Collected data
=== Begin Enclosure ===

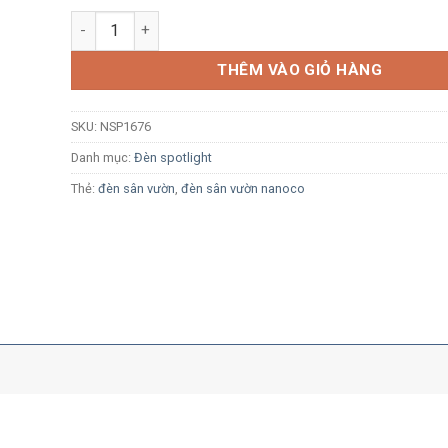
Đèn LED spotlight sân vườn Nanoco NSP1676 15W ánh 
THÊM VÀO GIỎ HÀNG
SKU:
NSP1676
Danh mục:
Đèn spotlight
Thẻ:
đèn sân vườn
,
đèn sân vườn nanoco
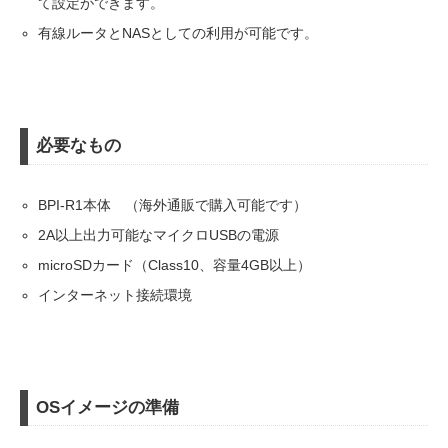
て設定ができます。
有線ルータとNASとしての利用が可能です。
必要なもの
BPI-R1本体 （海外通販で購入可能です）
2A以上出力可能なマイクロUSBの電源
microSDカード（Class10、容量4GB以上）
インターネット接続環境
OSイメージの準備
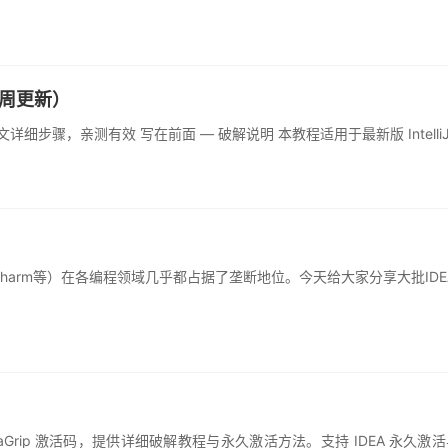
（每周更新）
，图文详细步骤，亲测有效 写在前面 — 破解说明 本教程适用于最新版 IntelliJ IDE
torm、PyCharm等）在各编程领域几乎都占据了垄断地位。今天给大家分享
和 DataGrip 激活码，提供详细破解教程与永久激活方法。支持 IDEA 永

=== End Enclosure ===

AIM OF THE TASK.
Keep the pictures out while you retype all of the data above exactly as it appears.

SOLUTION.
Đèn LED spotlight sân vườn Nanoco NSP1676 15W ánh 
THÊM VÀO GIỎ HÀNG
SKU:
NSP1676
Danh mục:
Đèn spotlight
Thẻ:
đèn sân vườn
,
đèn sân vườn nanoco
て設定ができます。
有線ルータとNASとしての利用が可能です。
必要なもの
BPI-R1本体 （海外通販で購入可能です）
2A以上出力可能なマイクロUSBの電源
microSDカード（Class10、容量4GB以上）
インターネット接続環境
OSイメージの準備
（每周更新）
，图文详细步骤，亲测有效 写在前面 — 破解说明 本教程适用于最新版 IntelliJ IDE
torm、PyCharm等）在各编程领域几乎都占据了垄断地位。今天给大家分享
和 DataGrip 激活码，提供详细破解教程与永久激活方法。支持 IDEA 永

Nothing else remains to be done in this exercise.